Calhoun’s rapid ascension has occurred on the basis of his superb hitting at every level so far, including during his impressive 2013 rookie season. In his first full season of professional ball at Class A Empire in 2011, the diminutive Calhoun hit .324, blasted 22 HRs, stole 20 bases, and was subsequently named the organization’s minor league player of the year. Immediately promoted to Triple A Salt Lake City for 2012, Calhoun succeeded again in slashing .298/.369/.507, though both his HR and SB totals dropped off slightly. When the winter acquisition of Josh Hamilton blocked his surge to the majors in 2013, Calhoun quickly forced the Angels’ hand by crushing Triple A pitching at a .354/.430/.620 clip, pasting 12 HRs in 240 at-bats for good measure; with the big team under-performing once again, and beset by injuries, he was called up for good in late July.
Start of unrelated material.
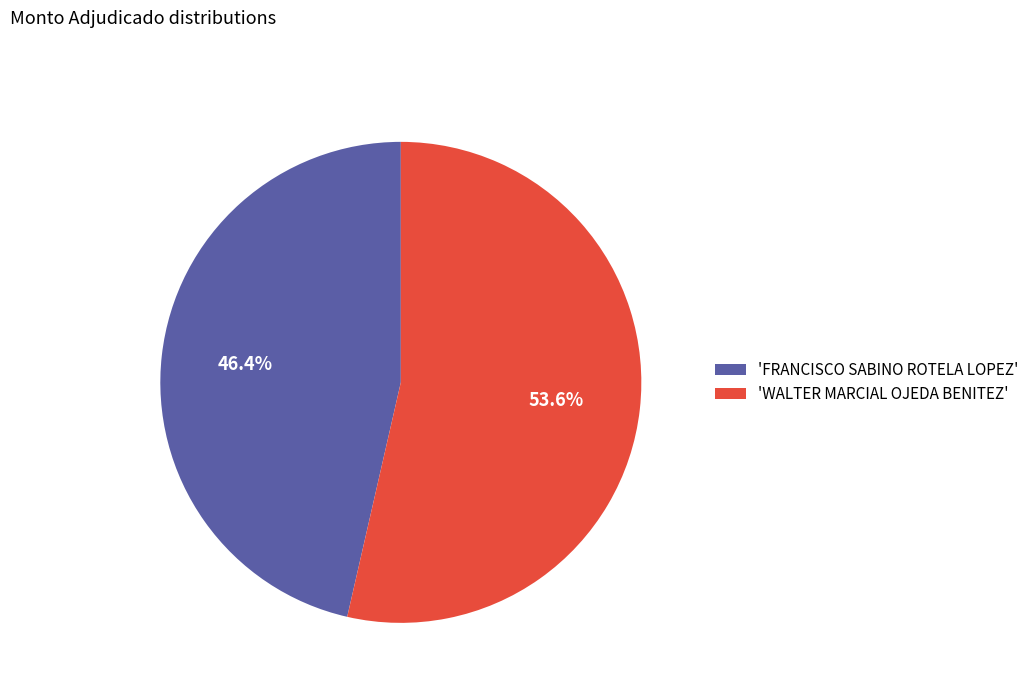

Is there any slice that represents more than half of the pie?

Yes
In a 58 game stretch in which played most everyday (he amassed 49 starts), the supposed fourth outfielder cracked 8 HRs on his way to posting a .282/.347/.462 line (including an .889 OPS against lefties) – and quickly became one of the bright spots in what otherwise became another waste of a Mike Trout pre-arbitration year for the Angels franchise. Calhoun’s performance too, made quite the impression on the team’s GM Jerry Dipoto, who demonstrated his faith in the right fielder’s emergence by trading away fellow outfield competition Mark Trumbo and Peter Bourjos, upgrading the roster in other areas while clearing the way for Kole to breakout in 2014. As if his actions weren’t a vote of confidence enough, Dipoto took added his voice to the matter this Spring, saying of Calhoun “He does a lot of things well. He defends, he throws, he throws accurately, is a good baserunner, he swings, he’s got patience, he gets on base, he’s got power.” Not bad praise for a “grinder” 8th round pick who was expected to contribute little, if at all, at the big league level.
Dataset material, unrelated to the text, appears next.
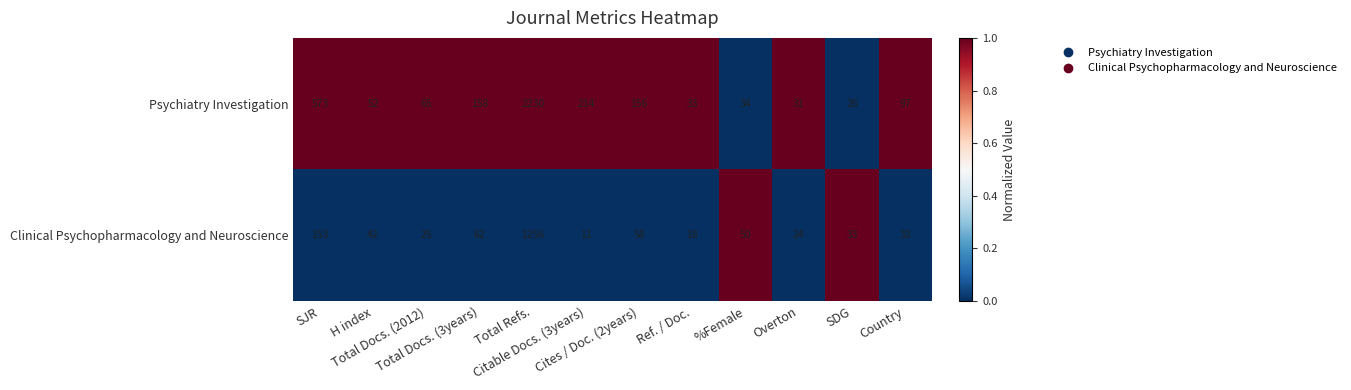

What is the spread (max minus min) of values at Overton?

7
Having dropped Trout into the 2-hole midway through last season, the leadoff position in manager Mike Scioscia’s batting order is open for Calhoun to win this spring. Of his chance, Scioscia recently was quoted in saying “I think Cole is definitely a candidate… Whoever is hitting in front of Mike has to be a player who, first, is able to take advantage of being challenged and, second, bring some on-base to the table with decent speed to where they aren’t clogging up the bases.” Barring a spring disaster, Kalhoun should win the role; last year he possessed both an above-average BB% (9.5) walk rate and a below-average SO% (18.5%) whilst also defying the platoon splits often associated with lefties (.356 wOBA vs LHP, .329 wOBA vs RHP). He’s no slouch when it comes to power either, his ISO of .210+ at every stop (discounting his .179 in 222 PA with LAA) deterring pitchers from simply attacking him over the plate. With adequate speed on the basepaths too, Calhoun seems ideally suited to be driven in by his outfield mates – filling a need which haunted the Angels after Trout’s move last year.
Given the opportunity, it’s hard not to envision the scrappy Calhoun succeeding as he has done at every level so far. At 26 already, he’s unlikely to be a future star, but a prominent role as an above-average regular is more than attainable this season – should he continue the play which surprised so many in 2013. Whether it’s because of the Mike Trout Magic Dust, or his “hard-nosed non-athletic grinder” attitude, Calhoun seems ready to once and for all cast off the scouts’ dispersions. Watch for his breakout to poke out from under Trout’s mighty outfield shadow; unheralded as ever, Calhoun is coming.